平野雅彦が提唱する情報意匠論| 脳内探訪(ダイアリー)

平野雅彦 脳内探訪

「君の街から本屋が消えたら大変だ!」  2017/08/31

honnya



◆『POPEYE』(マガジンハウス)2017年9月の特集は、「君の街から本屋が消えたら大変だ!」である。それに呼応するように、8月24日(木)の『朝日新聞』朝刊が題字横で「書店ゼロの街 2割超」という記事を発表した(まあ、この数字を見ても別段驚きもしない人はけっこう多いのではないか)。
憶測の域は超えないが、きっとこの記事を書いた赤田、塩原両記者のどちらか、あるいはふたりが、『POPEYE』を手に取って調査を開始、これは一大事!と記事にしたのかもしれない(ちなみに『POPEYE』9月号の発行は8月9日)。

新聞によれば、書店ゼロは420市町村行政区に及ぶという。少しだけ踏み込んで市町の単位でみると北海道赤平市、茨城県つくばみらい市、徳島件三好市、熊本県合志市など7市、堺市美原区、広島市の東・安芸両区の3行政区にも本屋がないのだという。全国の書店数は、1万2526店で、2000年の2万1654店から4割強も減っている。つくばみらい市といえば、人口約5万人の街である。あるいは広島市東区は12万を超す人口がいる。そこに本屋が一軒もないという驚きの事実。本はネットで購入。そもそも人口減。活字離れ、書店の側からみれば利益率の問題などもあるだろう、とにかくいいニュースを聞かない。
 
ところでわたしの住んでいる静岡県では4つの市町村に一軒も本屋がないのだという。この8月には静岡市では老舗の大型書店が、市内の繁華街から駅ビルに店舗を移した。そういえば店舗を縮小したころから、わたしの目には、棚がどんどん瘦せていくようにみえていた。

最近、イベントやカフェで古本が若い人には人気である。街の古本屋は数字でみたらどうなんだろう。

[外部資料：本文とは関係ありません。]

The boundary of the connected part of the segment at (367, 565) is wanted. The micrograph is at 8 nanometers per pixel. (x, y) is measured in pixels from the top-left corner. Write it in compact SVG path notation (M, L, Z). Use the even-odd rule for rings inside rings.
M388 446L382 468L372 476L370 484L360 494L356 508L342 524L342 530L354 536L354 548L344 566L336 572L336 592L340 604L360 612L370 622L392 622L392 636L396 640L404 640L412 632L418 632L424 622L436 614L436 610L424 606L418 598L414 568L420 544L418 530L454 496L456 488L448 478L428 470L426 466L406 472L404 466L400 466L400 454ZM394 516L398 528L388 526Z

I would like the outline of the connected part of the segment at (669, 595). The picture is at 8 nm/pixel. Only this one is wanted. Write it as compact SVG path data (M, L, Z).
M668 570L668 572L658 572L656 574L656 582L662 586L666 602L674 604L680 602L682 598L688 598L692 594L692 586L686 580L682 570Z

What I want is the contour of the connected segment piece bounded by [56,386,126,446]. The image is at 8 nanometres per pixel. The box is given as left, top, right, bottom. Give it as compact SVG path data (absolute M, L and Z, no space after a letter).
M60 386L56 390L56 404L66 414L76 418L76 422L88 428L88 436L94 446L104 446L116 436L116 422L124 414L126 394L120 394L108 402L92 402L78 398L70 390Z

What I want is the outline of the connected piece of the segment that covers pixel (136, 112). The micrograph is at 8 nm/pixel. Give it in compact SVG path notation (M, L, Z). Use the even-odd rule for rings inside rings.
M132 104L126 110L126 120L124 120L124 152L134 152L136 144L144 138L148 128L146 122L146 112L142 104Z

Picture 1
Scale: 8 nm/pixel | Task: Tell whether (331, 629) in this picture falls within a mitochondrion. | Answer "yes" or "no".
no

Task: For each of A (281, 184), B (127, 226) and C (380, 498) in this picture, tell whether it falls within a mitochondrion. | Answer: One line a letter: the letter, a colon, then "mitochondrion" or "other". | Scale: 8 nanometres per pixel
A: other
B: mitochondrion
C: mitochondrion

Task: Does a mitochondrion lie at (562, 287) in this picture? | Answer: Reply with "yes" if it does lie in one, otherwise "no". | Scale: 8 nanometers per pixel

◆毎週水曜日、ポストの前でまだかまだかと夕刊を待っている、そんな気持ちで毎週読んでいる恩田侑布子さんの「窓辺」(静岡新聞)だが、そのすぐ隣の記事では、相も変わらずロケットだ、やれ火星何号だとかまびすしい。ところがその両方が人間として大切なことを教えてくれる。言うまでもないが、そのうち片方は反面教師としてである。
わたしたちは(複数形にする必要もないのだが)、この八月にどれだけ歴史を振り返ることができたのだろう。もう明日から九月である。